Nevermind that `s[i]` is essentially a piecewise statement.
- susam17 hours ago
  > There are several mentions of "closed-form expression" without precisely defining what that means, only "finite combinations of basic operations".
  There is no universal definition of 'closed-form expression'. But there are some basic operations and functions that are broadly accepted, and they are spelled out directly after the 'finite combinations' phrase you quoted from the post. Quoting the remainder of that sentence here:
  '[...] finite combinations of basic operations such as addition, subtraction, multiplication, division, integer exponents and roots with integer index as well as functions such as exponentials, logarithms and trigonometric functions.'
  - bmacho2 hours ago
    https://en.wikipedia.org/wiki/Closed-form_expression#Compari...
Terretta12 hours ago
The article conceit is fantastic. That said, is the going-in algo wrong?
I see a case for 3 * 5 in here:
```
  for n in range(1, 101):
      if n % 15 == 0:
          print('FizzBuzz')
      elif n % 3 == 0:
          print('Fizz')
      elif n % 5 == 0:
          print('Buzz')
      else:
          print(n)
```
Why?
If we add 'Bazz' for mod 7, are we going to hardcode:
```
  for n in range(1, 105):
      if n % 105 == 0:          # 3 * 5 * 7
          print('FizzBuzzBazz')
      elif n % 15 == 0:         # 3 * 5
          print('FizzBuzz')
      elif n % 21 == 0:         # 3 * 7
          print('FizzBazz')
      elif n % 35 == 0:         # 5 * 7
          print('BuzzBazz')
      elif n % 3 == 0:
          print('Fizz')
      elif n % 5 == 0:
          print('Buzz')
      elif n % 7 == 0:
          print('Bazz')
      else:
          print(n)
```
Or should we have done something like:
```
  for n in range(1, 105):
      out = ''
  
      if n % 3 == 0:
          out += 'Fizz'
      if n % 5 == 0:
          out += 'Buzz'
      if n % 7 == 0:
          out += 'Bazz'
  
      print(out or n)
```
I've been told sure, but that's a premature optimization, 3 factors wasn't in the spec.
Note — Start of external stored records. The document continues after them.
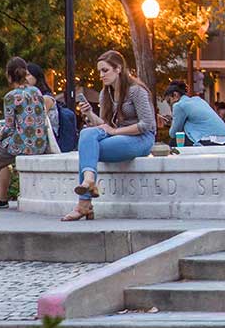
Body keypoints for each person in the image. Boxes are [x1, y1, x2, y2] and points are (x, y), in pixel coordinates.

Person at [64, 50, 156, 222]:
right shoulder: (104, 94)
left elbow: (147, 124)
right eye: (100, 71)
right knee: (86, 134)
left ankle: (84, 204)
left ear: (118, 68)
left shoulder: (136, 91)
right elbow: (105, 125)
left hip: (141, 139)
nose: (101, 75)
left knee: (88, 149)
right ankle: (89, 181)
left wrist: (115, 132)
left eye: (105, 70)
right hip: (117, 138)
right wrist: (90, 114)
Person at [0, 57, 53, 210]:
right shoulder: (36, 91)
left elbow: (9, 128)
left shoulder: (11, 97)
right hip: (39, 143)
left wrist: (1, 133)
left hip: (22, 145)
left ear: (9, 76)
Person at [164, 81, 225, 146]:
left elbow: (173, 133)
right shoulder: (198, 100)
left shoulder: (179, 105)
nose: (169, 105)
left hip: (207, 139)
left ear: (175, 95)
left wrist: (172, 123)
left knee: (174, 141)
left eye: (169, 101)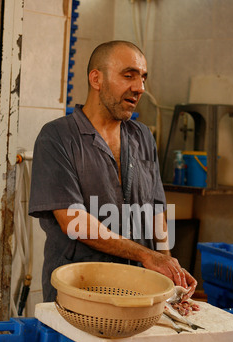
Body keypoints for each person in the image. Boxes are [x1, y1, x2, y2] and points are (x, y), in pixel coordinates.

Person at [29, 40, 197, 302]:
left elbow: (155, 208)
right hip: (80, 292)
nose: (139, 87)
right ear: (96, 79)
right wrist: (145, 255)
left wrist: (168, 272)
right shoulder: (57, 137)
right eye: (128, 75)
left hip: (139, 292)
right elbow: (74, 222)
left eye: (142, 78)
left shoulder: (142, 136)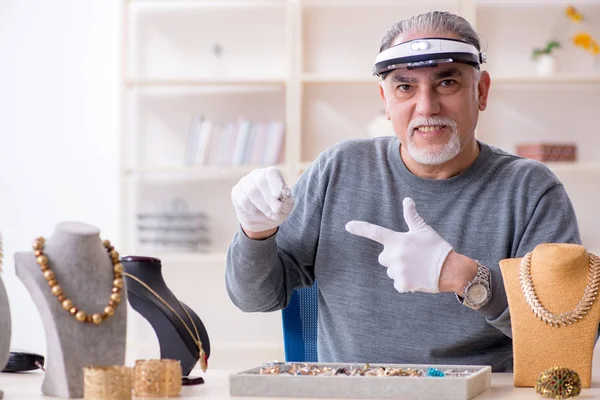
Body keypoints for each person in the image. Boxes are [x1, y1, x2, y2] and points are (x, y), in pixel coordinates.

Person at [225, 11, 581, 372]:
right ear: (385, 98)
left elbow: (566, 337)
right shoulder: (338, 169)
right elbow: (254, 297)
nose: (426, 107)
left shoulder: (531, 191)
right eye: (405, 87)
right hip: (352, 394)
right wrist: (255, 234)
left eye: (446, 83)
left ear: (481, 91)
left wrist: (466, 277)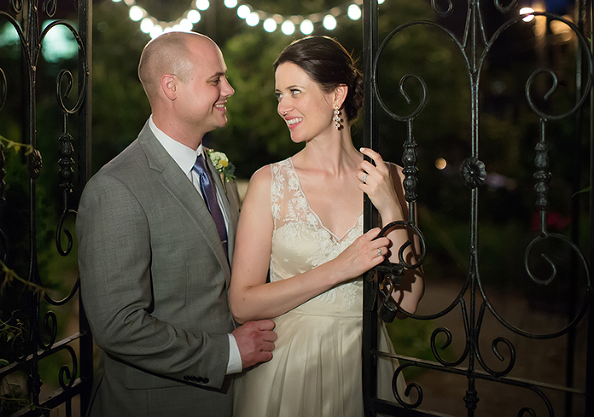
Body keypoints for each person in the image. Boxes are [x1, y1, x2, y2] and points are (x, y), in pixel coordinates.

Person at [77, 31, 277, 417]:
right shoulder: (116, 189)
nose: (229, 89)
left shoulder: (214, 169)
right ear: (171, 86)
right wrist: (229, 352)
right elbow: (118, 326)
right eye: (216, 79)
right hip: (159, 404)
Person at [229, 36, 424, 416]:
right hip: (287, 368)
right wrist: (339, 269)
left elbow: (409, 301)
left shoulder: (392, 178)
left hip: (364, 364)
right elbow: (242, 303)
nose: (283, 107)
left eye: (294, 92)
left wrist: (388, 204)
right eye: (279, 95)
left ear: (337, 95)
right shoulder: (269, 182)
OK, but if we changed our minds on even one of the two factors, we're having to find and change 2 lines of code ... still seems off.
Sort of fun to muse whether almost all FizzBuzz implementations are a bit wrong.
- michaelcampbell10 hours ago
  > Sort of fun to muse whether almost all FizzBuzz implementations are a bit wrong.
  They're only wrong if they provide output that isn't in the spec. Adding "bazz" isn't in the spec, and assuming that something indeterminate MIGHT come later is also not part.
  - Terretta9 hours ago
    Yep, that's how people answer.
    Folks really really don't like thinking that "FizzBuzz" case maybe shouldn't be there, future extension or factor edit or no.
    // And as long as we're just manually computing factor times factor and typing out the results for it like "FizzBuzz" we might as well just hardcode the whole series...
    theendisney9 hours ago
    I think the reqirement should be to n digits. Then at least we can benchmark it.
- 12 hours ago
  undefined
- theendisney9 hours ago
  If we are going to be like that we should just increment a var by 3,5 or 7 and compare it rather than %3 as the later seems expensive.